One former writer notes there is a through line that clearly connects the Review bunch: A “disdain for liberal orthodoxy and identity politics—things like political correctness,” this staff writer says, adding, “They sort of see it as emblematic of a society governed by convention and not free thinkers.”  

But most of the former editors who spoke with Fortune emphasized that the Review network is intellectually diverse and object to the notion that it is monolithic. As a handful of editors pointed out, some Review alumni vehemently disagree on which political candidates they support, fiscal policy, or whether they think the U.S. should support the war in Ukraine.

“There is more political diversity among Review alums than people might expect. I think we’re seeing that play out right now,” says former editor Giesea.

Jocelyn Mangan, founder of Him for Her, a social impact organization that specializes in boosting diversity on corporate and startup boards, argues that cognitive diversity can really only come from a network that spans race, gender, geography, age, educational background, and socioeconomic experiences—diversity most major Silicon Valley networks and early-stage companies and boards lack. Networks like those from the Review, where people go on to work with and for one another, can be insular and may not be privy to the voices or perspectives that are missing, according to Mangan. “I really think it comes down to human nature network behavior—of picking who everyone thinks is the safe answer, which is who I know,” Mangan says. “That ultimately is the riskiest answer, because it may mean that you don’t see around that corner.”

The lasting impact of the Review

In the end, Thiel says, the Stanford Review has not been very effective in changing Stanford’s campus, one he describes as too conformist, with little room for heterodox thought. But he contends the Review was “very formative” in making people more independent in their thinking—something, he notes, in some context, would help people succeed in Silicon Valley—if not change it.

To his credit, it’s Thiel’s bold swings on some rather unusual ideas that have made him a billionaire—his belief that payments would go digital, that Bitcoin would become valuable, or his $500,000 check to a Harvard sophomore building something called “Thefacebook.” (Thiel is also well known for predicting the 2008 housing market crash, though his strategy for monetizing it was not a success.) 

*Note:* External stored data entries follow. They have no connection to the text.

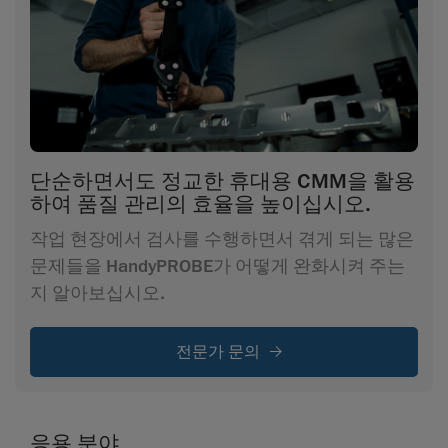
단순하면서도 정교한 휴대용 CMM을 활용
하여 품질 관리의 효율을 높이십시오.
작업 현장에서 검사를 수행하면서 겪게 되는 많은
문제들을 HandyPROBE가 어떻게 완화시켜 주는
지 알아보십시오.
전문가 문의
응용 분야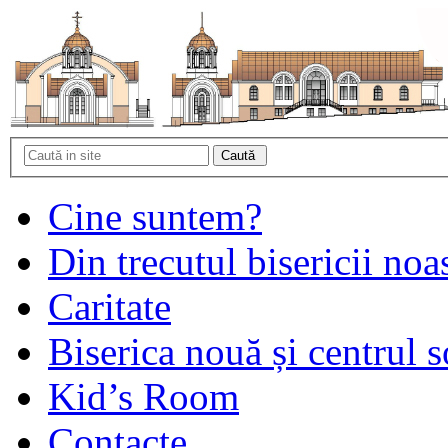
Cine suntem?
Din trecutul bisericii noa
Caritate
Biserica nouă și centrul s
Kid’s Room
Contacte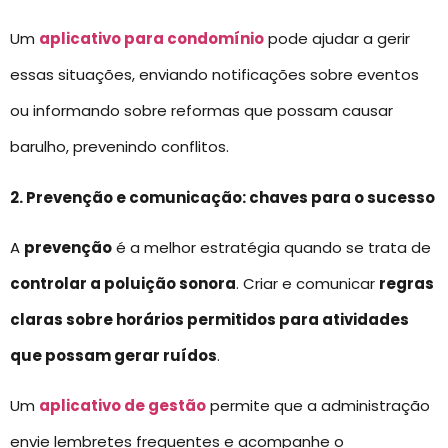
Um
aplicativo para condomínio
pode ajudar a gerir
essas situações, enviando notificações sobre eventos
ou informando sobre reformas que possam causar
barulho, prevenindo conflitos.
2. Prevenção e comunicação: chaves para o sucesso
A
prevenção
é a melhor estratégia quando se trata de
controlar a poluição sonora
. Criar e comunicar
regras
claras sobre horários permitidos para atividades
que possam gerar ruídos
.
Um
aplicativo de gestão
permite que a administração
envie lembretes frequentes e acompanhe o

As Jackson puts it, of working at PayPal: “There was never a litmus test, and they weren’t political ones per se—it wasn’t Republican versus Democrat,” he notes. Instead, it was the thinking around letting the market work itself out, or how technology could end up functioning in people’s lives: "That was the kind of stuff that we were all thinking and believing, and it definitely has the lineage that you can tie back to the Stanford Review," Jackson says.

Though even as Review alums have amassed fortunes, built huge companies, and formed powerful networks, some quandaries that stumped the young editors back in college seem to still linger today. As Thiel wrote in April 1989 in his parting editor’s note: “I’ve learned a great deal as editor, but I still don’t know how one convinces people to listen.”